• PROBLEM DETAILS:
Arrange everything from the line containing "family: Libellulidae" down to the last line as a numbered list, skipping any blank lines. Leave the pictures out of your answer.

(Collection entries)

========================================================================

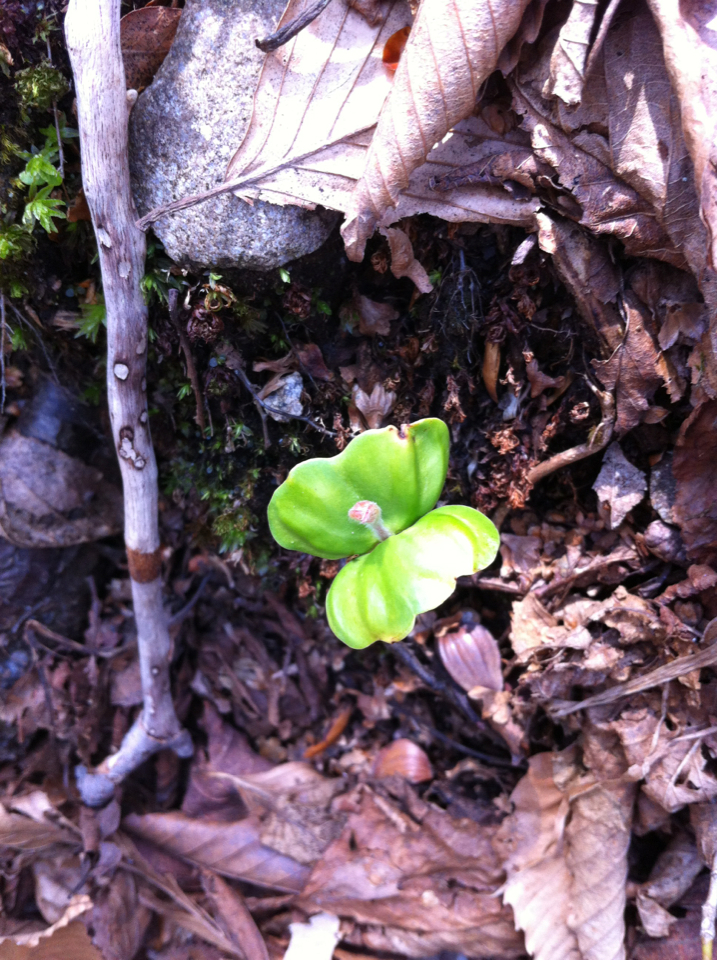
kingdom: Plantae
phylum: Tracheophyta
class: Magnoliopsida
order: Fagales
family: Fagaceae
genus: Fagus
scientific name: Fagus grandifolia
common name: American beech
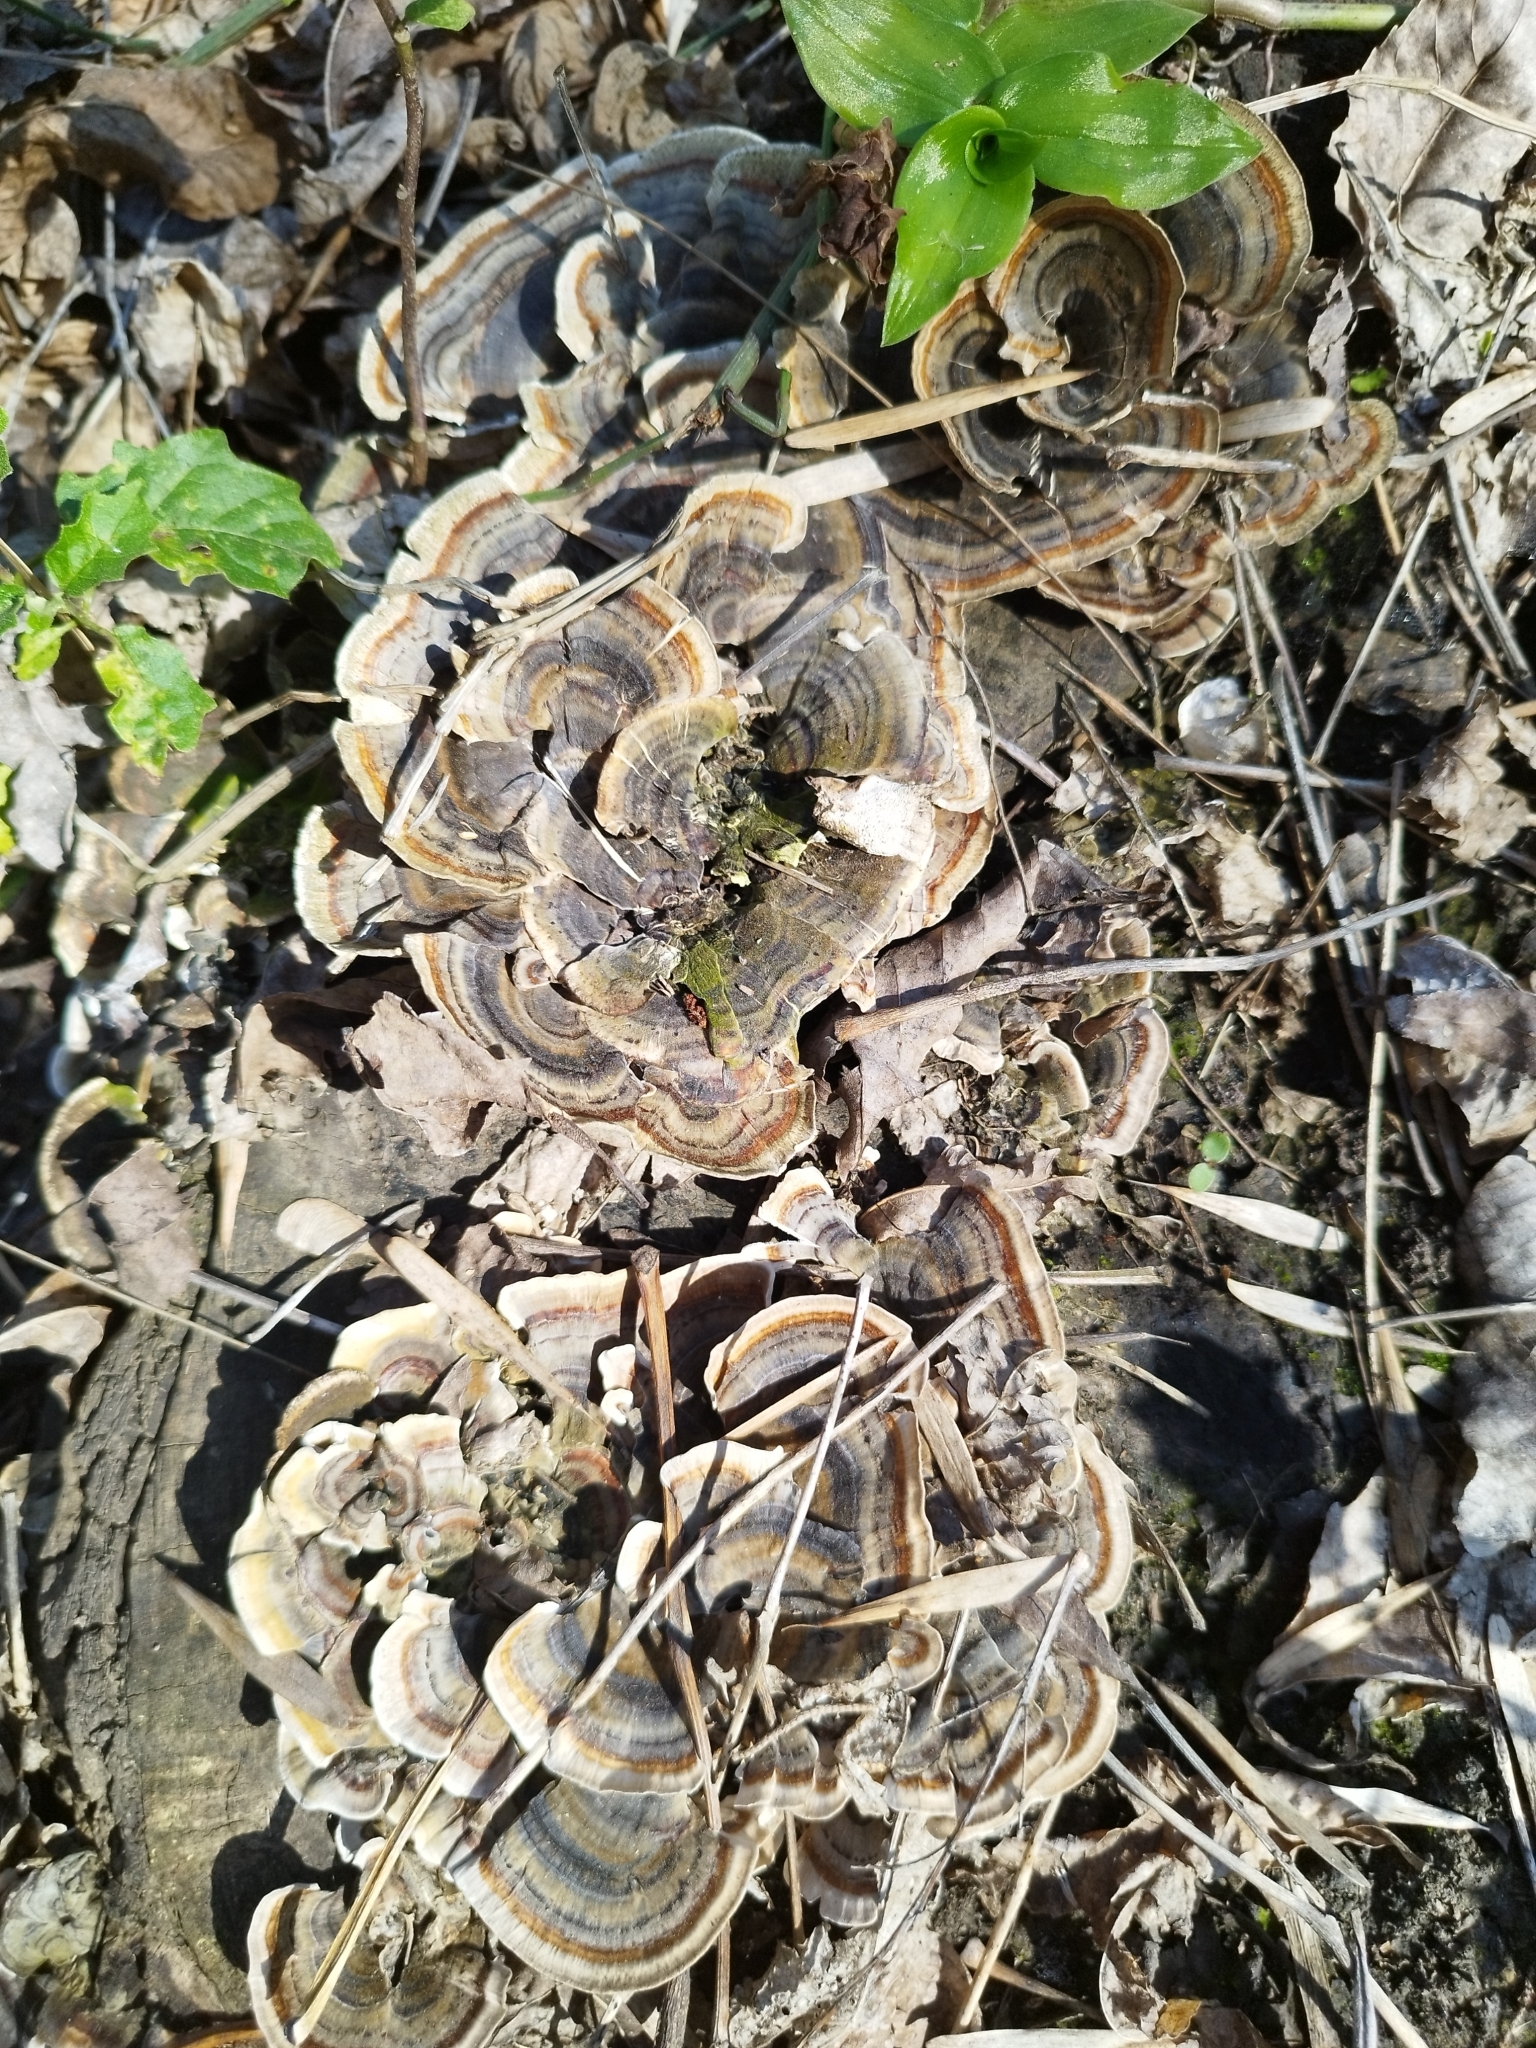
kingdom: Fungi
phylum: Basidiomycota
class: Agaricomycetes
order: Polyporales
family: Polyporaceae
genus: Trametes
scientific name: Trametes versicolor
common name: Turkeytail
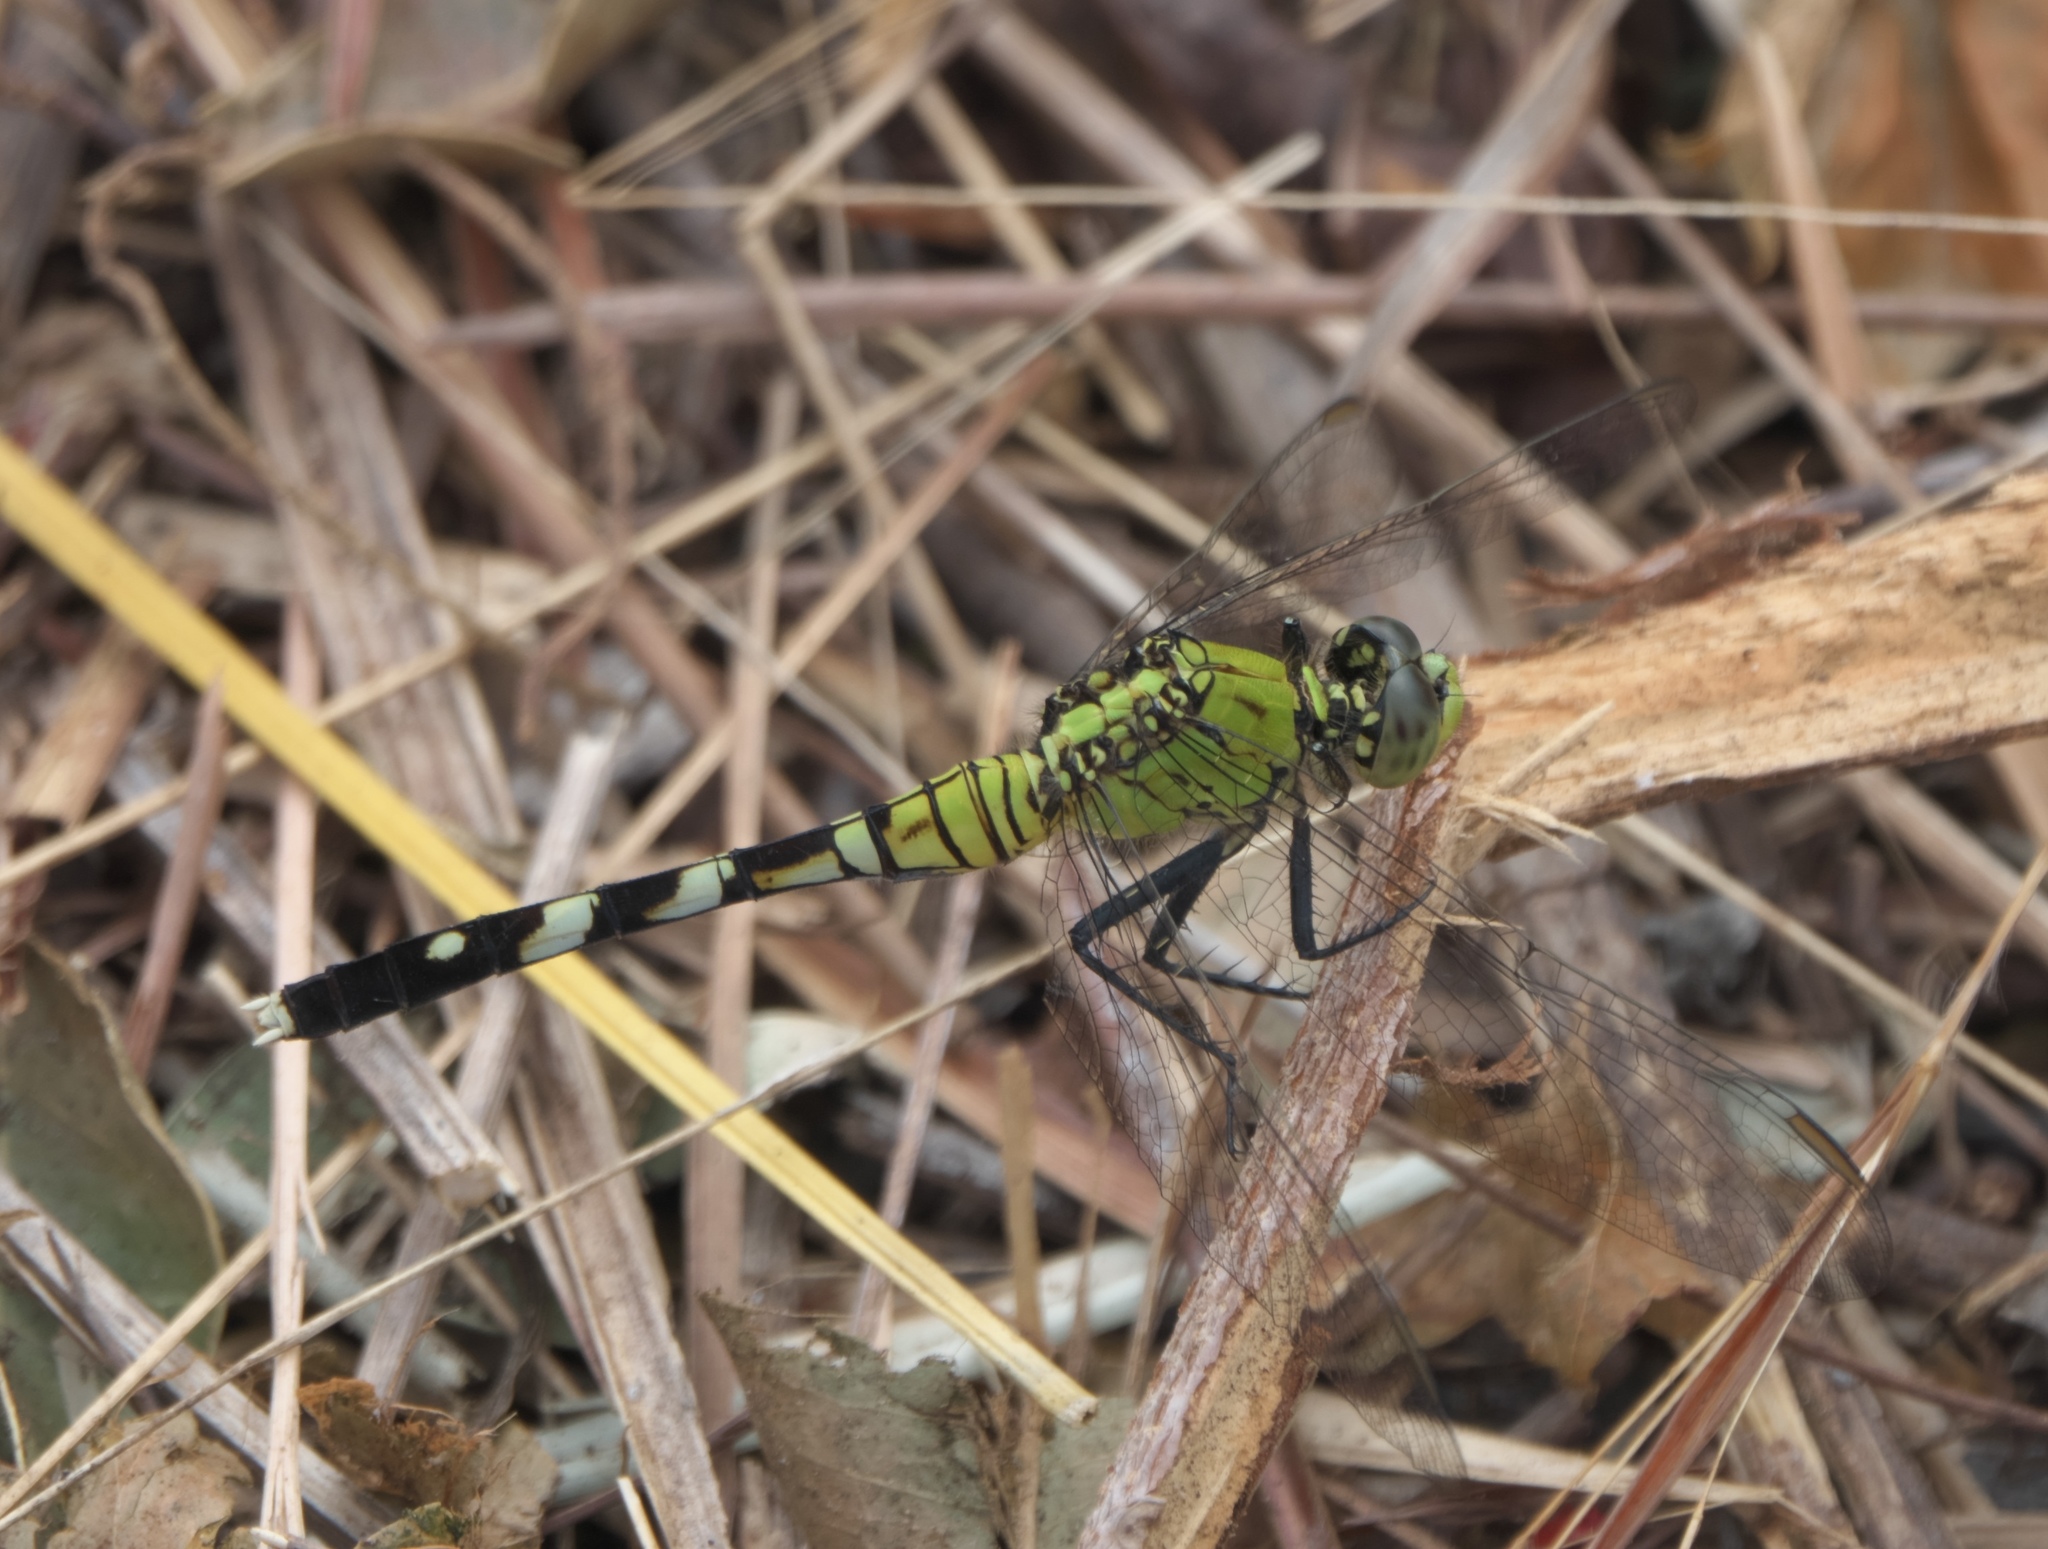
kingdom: Animalia
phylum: Arthropoda
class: Insecta
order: Odonata
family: Libellulidae
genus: Erythemis
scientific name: Erythemis simplicicollis
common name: Eastern pondhawk
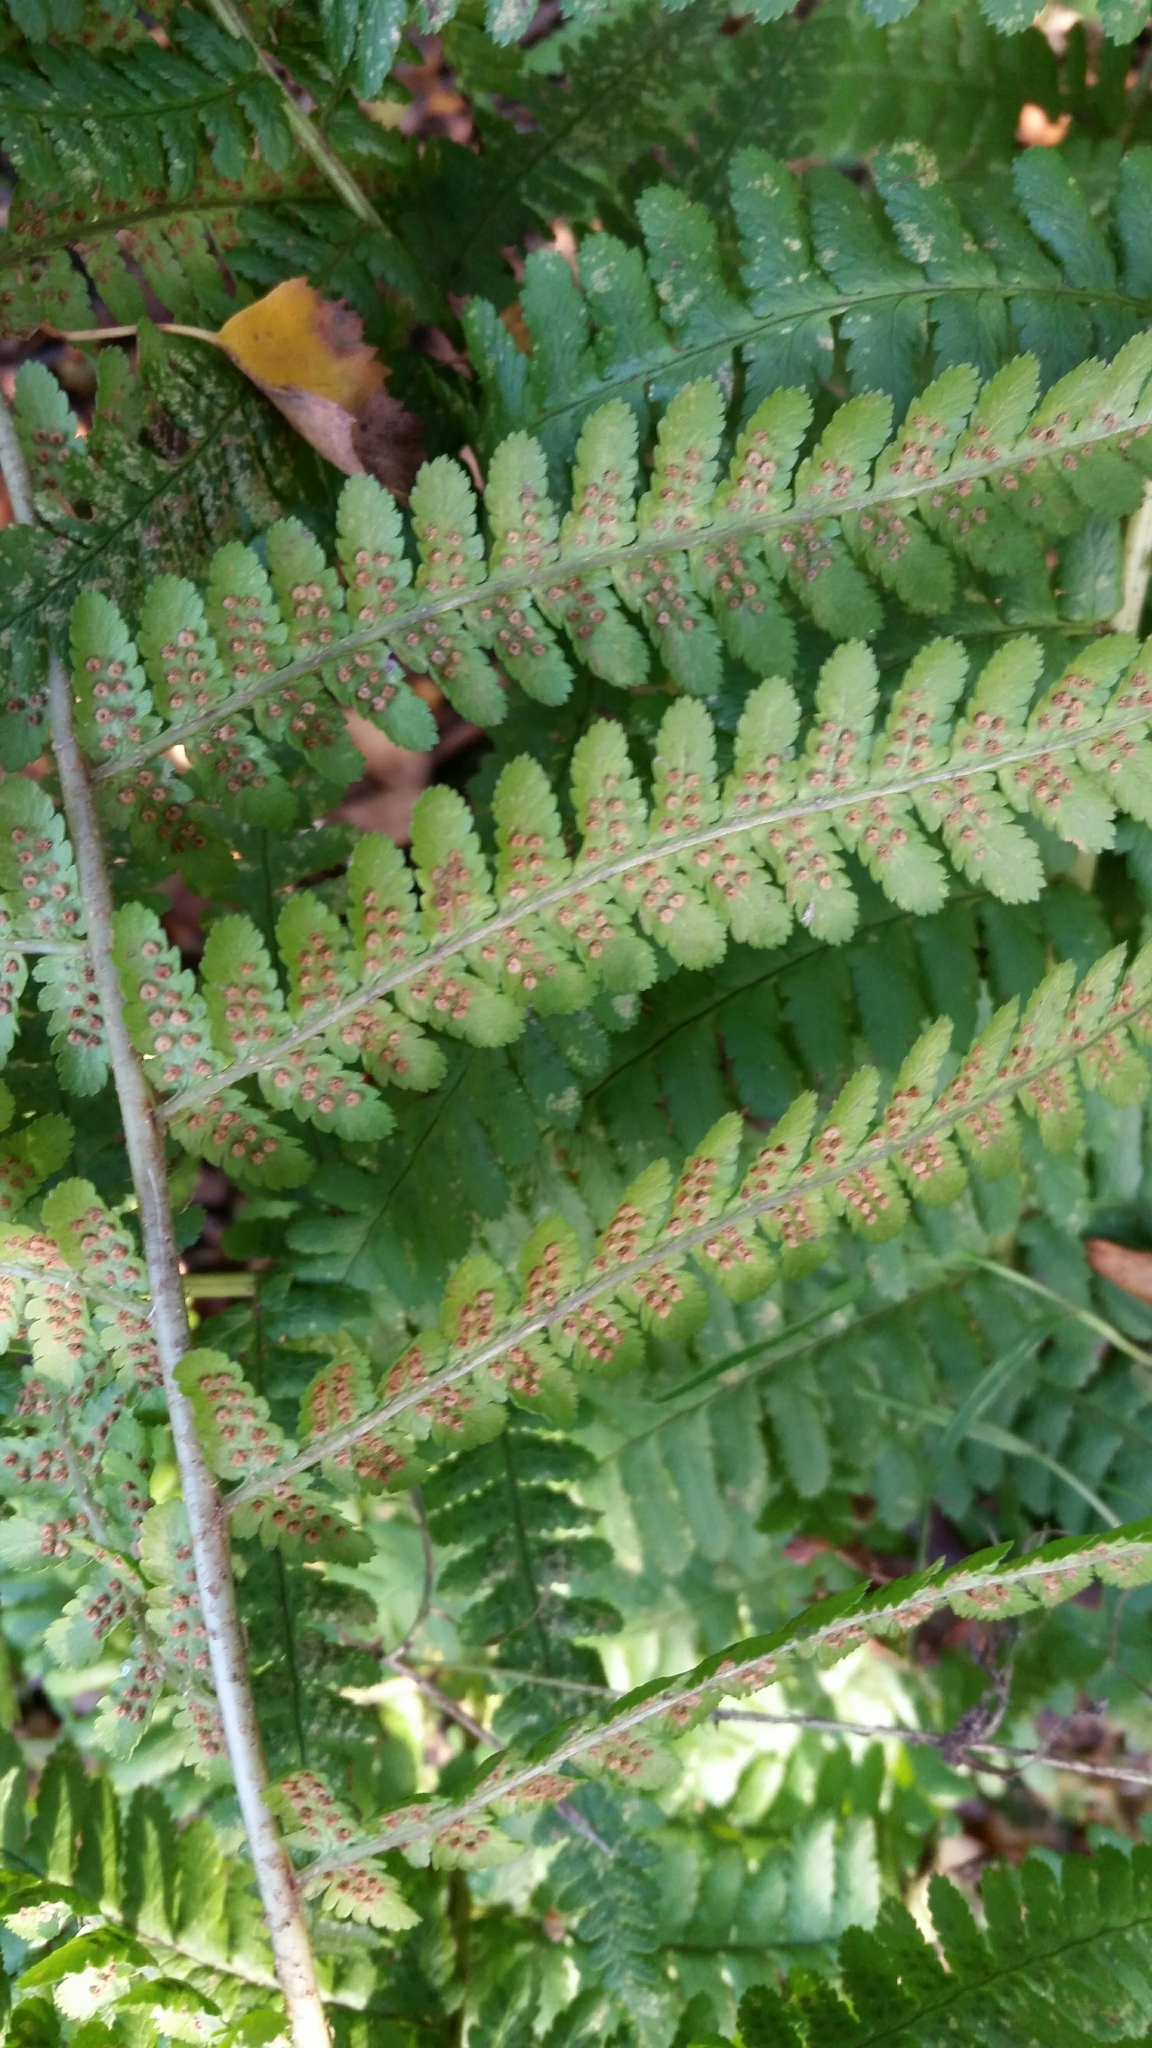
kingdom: Plantae
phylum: Tracheophyta
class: Polypodiopsida
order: Polypodiales
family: Dryopteridaceae
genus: Dryopteris
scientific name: Dryopteris filix-mas
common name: Male fern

========================================================================

• ANSWER TO THE EXERCISE:
1. family: Libellulidae
2. genus: Erythemis
3. scientific name: Erythemis simplicicollis
4. common name: Eastern pondhawk
5. kingdom: Plantae
6. phylum: Tracheophyta
7. class: Polypodiopsida
8. order: Polypodiales
9. family: Dryopteridaceae
10. genus: Dryopteris
11. scientific name: Dryopteris filix-mas
12. common name: Male fern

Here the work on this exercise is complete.